According to the RCMP, officers read out the injunction and gave protesters a chance to leave; when they refused, officers “broke through the doors” of the buildings and arrested 11 people – including, RCMP confirmed, two people who later identified themselves as “as independent journalists.”

Jen Wickham, the media spokesperson for the Gidimt’en camp, and also one of the producers of the documentary that Mr. Toledano is directing, confirmed that RCMP read the injunction out loud upon arriving, but said that officers did not show warrants to enter the buildings. They arrived on the scene on buses, she said, and, accompanied by canine units, broke down the doors of a tiny home and a cabin with an axe and chainsaw. The tiny home has since been towed away, she said, and the cabin has been burned to the ground.

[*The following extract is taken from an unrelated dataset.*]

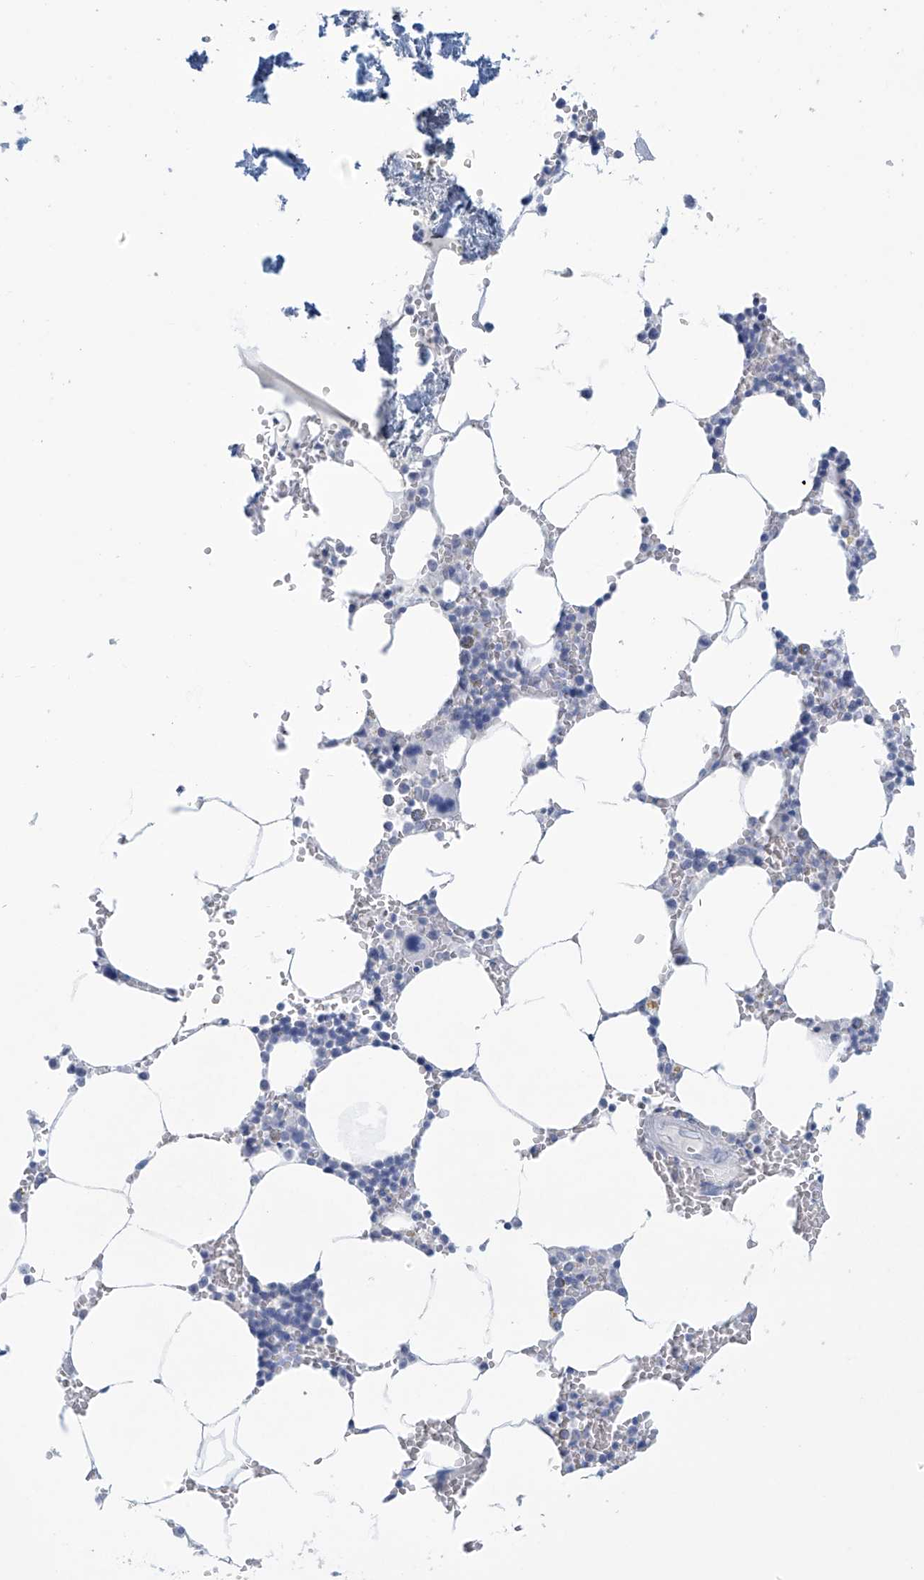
{"staining": {"intensity": "negative", "quantity": "none", "location": "none"}, "tissue": "bone marrow", "cell_type": "Hematopoietic cells", "image_type": "normal", "snomed": [{"axis": "morphology", "description": "Normal tissue, NOS"}, {"axis": "topography", "description": "Bone marrow"}], "caption": "This histopathology image is of unremarkable bone marrow stained with IHC to label a protein in brown with the nuclei are counter-stained blue. There is no staining in hematopoietic cells. (DAB (3,3'-diaminobenzidine) IHC with hematoxylin counter stain).", "gene": "DSP", "patient": {"sex": "male", "age": 70}}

“It’s a lot of resources they’re using to come and remove people from their own territory,” Ms. Wickham said, “while there is a state of emergency in this province [because of last week’s flooding].”

Ms. Wickham, who spoke while travelling to attend the bail hearings in Prince George, suggested that one issue for those arrested has been that a condition of their release required them agreeing not to return to the site, which is on Wet’suwet’en territory.

This was the second day of arrests related to protests at the Gidimt’en camp. On Thursday, 14 people were taken into custody, RCMP said in a statement. As they left the site on Friday, according to the RCMP, officers also arrested four people related to reports of rock-throwing at industry vehicles – an allegation that Ms. Wickham said did not happen.

The RCMP said a journalist at that scene was detained, but released after identifying herself and “escorted out of the area.”